··· Text segment
Onchain Referral Bounties
2
Implement the referral tracking logic

Create a function that registers new users and links them to their referrer. This function should accept the referrer’s address as a parameter and update your storage mappings accordingly. Ensure that the logic prevents self-referrals and handles edge cases, such as a user trying to register with an invalid or already-used referral code.

3
Set up reward distribution mechanisms

Define how rewards are calculated and distributed. You might choose to distribute rewards in the native token of your protocol or a specific ERC-20 token. Implement a function that triggers when a referee completes a qualifying action (e.g., making a trade or depositing funds). This function should calculate the reward amount based on your predefined rates and transfer the tokens to the referrer’s address.

4
Deploy and verify the contract

Once your contract code is complete, deploy it to your target blockchain network using a tool like Hardhat or Foundry. After deployment, verify the contract source code on a block explorer like Etherscan or Solscan. Verification allows users to inspect the contract code, ensuring transparency and building trust in your referral program’s integrity.

By following these steps, you create a robust, automated referral system that scales with your user base without requiring constant manual intervention.

Verify and distribute rewards

Once a referral is recorded on-chain, the final step is confirming the action meets your criteria and sending the payout. Whether you use a smart contract to automate this or handle it manually, accuracy is non-negotiable. A single error can drain your bounty pool or alienate early advocates.

Onchain Referral Bounties
1
Validate the referral source

Before paying out, ensure the referrer actually drove the action. Check that the referring wallet signed the initial transaction and that the referred user completed the required onboarding steps, such as signing up or making a first deposit. Use official referral program documentation, like HackenProof’s guide, to define clear eligibility rules before deployment.

2
Run a security audit

Bounties are high-value targets for sybil attacks and fraud. Verify that the new user is a unique entity and not a bot account created solely to harvest rewards. If you are running a bug bounty or security-focused referral program, consult playbooks from Immunefi to identify common exploit patterns and ensure your verification logic holds up under attack.

3
Execute the payout

Distribute the reward using the method defined in your smart contract. For automated systems, the contract should trigger a token transfer to the referrer’s wallet immediately upon verification. If handling manually, send the payment from your treasury wallet and record the transaction hash on-chain for transparency. This creates an immutable proof of payment that builds trust with your community.
······
* Task directions:
Answer these questions about the text on onchain referral bounties.
(a) What two tools does it name for deploying the contract?
(b) Whose playbooks does it suggest for a bug bounty or security-focused referral program?
(c) For a manual payout, what should be recorded on-chain?
You can ignore the material that follows this text.
··· Extracted records
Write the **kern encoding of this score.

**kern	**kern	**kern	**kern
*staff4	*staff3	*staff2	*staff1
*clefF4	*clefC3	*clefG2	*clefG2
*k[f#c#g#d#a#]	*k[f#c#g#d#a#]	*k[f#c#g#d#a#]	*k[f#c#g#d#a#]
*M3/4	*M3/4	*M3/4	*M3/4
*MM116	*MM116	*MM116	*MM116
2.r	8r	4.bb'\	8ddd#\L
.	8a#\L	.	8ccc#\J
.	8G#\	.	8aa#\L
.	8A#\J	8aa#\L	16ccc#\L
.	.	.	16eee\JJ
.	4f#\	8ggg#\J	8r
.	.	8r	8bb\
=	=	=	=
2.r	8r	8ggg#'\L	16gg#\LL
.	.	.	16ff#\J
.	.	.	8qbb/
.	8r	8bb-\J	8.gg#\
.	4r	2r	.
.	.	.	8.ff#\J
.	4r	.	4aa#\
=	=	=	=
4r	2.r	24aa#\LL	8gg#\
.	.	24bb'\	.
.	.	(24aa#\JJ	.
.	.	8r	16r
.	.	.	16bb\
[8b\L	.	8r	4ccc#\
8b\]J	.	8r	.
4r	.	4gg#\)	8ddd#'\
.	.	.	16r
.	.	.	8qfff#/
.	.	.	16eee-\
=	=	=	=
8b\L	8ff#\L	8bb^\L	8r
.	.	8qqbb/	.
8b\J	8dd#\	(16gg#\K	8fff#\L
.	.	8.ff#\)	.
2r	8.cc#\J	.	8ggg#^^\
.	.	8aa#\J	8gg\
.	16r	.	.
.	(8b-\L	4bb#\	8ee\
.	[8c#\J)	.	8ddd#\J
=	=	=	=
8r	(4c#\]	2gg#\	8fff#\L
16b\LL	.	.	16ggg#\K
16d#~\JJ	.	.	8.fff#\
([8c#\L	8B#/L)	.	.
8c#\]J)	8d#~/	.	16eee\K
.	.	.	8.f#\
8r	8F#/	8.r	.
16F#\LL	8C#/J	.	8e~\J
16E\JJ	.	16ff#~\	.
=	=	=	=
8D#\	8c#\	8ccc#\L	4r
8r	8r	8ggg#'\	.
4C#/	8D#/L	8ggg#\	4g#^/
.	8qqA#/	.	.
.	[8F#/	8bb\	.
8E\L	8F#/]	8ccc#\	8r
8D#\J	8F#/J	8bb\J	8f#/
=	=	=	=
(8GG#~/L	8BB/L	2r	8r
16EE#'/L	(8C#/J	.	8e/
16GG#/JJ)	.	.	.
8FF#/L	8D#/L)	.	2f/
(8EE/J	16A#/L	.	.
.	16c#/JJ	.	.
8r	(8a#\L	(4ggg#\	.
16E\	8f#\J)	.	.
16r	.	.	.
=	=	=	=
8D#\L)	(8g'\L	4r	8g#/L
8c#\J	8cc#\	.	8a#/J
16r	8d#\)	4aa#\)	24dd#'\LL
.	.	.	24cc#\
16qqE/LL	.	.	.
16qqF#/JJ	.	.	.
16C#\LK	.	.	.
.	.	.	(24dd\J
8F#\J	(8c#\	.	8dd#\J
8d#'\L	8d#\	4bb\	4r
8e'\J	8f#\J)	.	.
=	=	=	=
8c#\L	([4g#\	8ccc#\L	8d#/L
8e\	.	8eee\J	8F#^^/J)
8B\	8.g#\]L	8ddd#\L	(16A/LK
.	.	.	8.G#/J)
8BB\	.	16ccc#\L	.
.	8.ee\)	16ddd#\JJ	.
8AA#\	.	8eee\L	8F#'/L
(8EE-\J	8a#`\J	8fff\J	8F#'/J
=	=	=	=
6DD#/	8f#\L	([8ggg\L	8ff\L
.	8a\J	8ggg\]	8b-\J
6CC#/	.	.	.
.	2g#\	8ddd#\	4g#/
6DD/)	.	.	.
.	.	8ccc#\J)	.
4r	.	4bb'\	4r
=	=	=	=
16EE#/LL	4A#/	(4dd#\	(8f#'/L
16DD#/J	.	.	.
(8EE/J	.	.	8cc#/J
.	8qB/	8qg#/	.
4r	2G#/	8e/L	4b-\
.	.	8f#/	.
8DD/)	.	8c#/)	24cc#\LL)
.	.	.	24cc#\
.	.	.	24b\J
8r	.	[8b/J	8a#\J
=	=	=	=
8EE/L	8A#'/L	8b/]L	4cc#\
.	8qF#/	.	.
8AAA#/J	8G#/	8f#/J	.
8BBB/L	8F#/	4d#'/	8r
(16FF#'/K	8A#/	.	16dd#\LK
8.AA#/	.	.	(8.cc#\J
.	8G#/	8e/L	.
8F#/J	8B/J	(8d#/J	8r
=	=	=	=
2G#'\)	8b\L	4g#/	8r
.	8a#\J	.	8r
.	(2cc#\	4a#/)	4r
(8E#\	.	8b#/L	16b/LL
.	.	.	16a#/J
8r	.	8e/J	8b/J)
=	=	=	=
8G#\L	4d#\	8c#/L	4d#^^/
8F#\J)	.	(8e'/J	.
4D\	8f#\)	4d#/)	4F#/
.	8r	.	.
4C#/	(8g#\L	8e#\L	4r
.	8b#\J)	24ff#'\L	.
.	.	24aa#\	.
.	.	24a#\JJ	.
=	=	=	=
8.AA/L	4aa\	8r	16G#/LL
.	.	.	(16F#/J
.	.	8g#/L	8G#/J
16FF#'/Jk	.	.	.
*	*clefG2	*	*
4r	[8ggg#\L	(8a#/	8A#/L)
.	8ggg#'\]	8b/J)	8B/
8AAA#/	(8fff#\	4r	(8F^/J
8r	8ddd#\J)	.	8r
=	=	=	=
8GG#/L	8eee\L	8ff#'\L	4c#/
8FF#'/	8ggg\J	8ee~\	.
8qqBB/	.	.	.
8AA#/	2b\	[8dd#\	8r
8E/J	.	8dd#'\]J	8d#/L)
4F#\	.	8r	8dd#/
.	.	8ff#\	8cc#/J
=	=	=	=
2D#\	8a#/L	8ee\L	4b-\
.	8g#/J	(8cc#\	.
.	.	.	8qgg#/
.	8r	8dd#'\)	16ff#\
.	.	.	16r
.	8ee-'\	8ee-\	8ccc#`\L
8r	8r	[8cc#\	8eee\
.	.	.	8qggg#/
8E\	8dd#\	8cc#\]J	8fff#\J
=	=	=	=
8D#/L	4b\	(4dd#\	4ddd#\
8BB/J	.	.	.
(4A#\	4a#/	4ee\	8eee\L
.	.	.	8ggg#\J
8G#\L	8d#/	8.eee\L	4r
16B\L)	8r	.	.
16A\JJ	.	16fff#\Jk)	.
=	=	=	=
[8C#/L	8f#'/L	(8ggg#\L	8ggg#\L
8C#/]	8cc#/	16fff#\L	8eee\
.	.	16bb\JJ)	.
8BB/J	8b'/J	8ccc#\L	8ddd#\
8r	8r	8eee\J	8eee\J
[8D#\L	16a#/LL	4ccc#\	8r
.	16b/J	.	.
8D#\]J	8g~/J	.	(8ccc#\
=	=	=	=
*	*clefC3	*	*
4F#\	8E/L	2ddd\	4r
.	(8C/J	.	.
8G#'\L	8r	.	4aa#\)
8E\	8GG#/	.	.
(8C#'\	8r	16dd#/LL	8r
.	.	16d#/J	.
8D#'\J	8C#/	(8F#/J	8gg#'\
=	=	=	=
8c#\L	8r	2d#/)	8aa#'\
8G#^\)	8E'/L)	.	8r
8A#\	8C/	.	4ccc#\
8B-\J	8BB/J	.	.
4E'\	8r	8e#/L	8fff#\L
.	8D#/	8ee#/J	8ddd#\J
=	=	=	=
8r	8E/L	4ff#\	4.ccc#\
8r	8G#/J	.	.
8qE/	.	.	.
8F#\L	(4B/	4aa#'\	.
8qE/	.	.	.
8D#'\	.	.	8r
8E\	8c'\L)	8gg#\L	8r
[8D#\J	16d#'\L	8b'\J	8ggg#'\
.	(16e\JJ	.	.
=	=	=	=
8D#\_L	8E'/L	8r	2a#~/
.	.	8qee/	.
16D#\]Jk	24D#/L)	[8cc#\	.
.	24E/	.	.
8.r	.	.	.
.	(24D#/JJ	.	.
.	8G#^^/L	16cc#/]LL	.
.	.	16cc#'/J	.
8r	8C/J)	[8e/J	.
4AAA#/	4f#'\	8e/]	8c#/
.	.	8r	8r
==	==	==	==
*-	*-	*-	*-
······
* Response box:
(a) Hardhat or Foundry.
(b) Immunefi's.
(c) The transaction hash.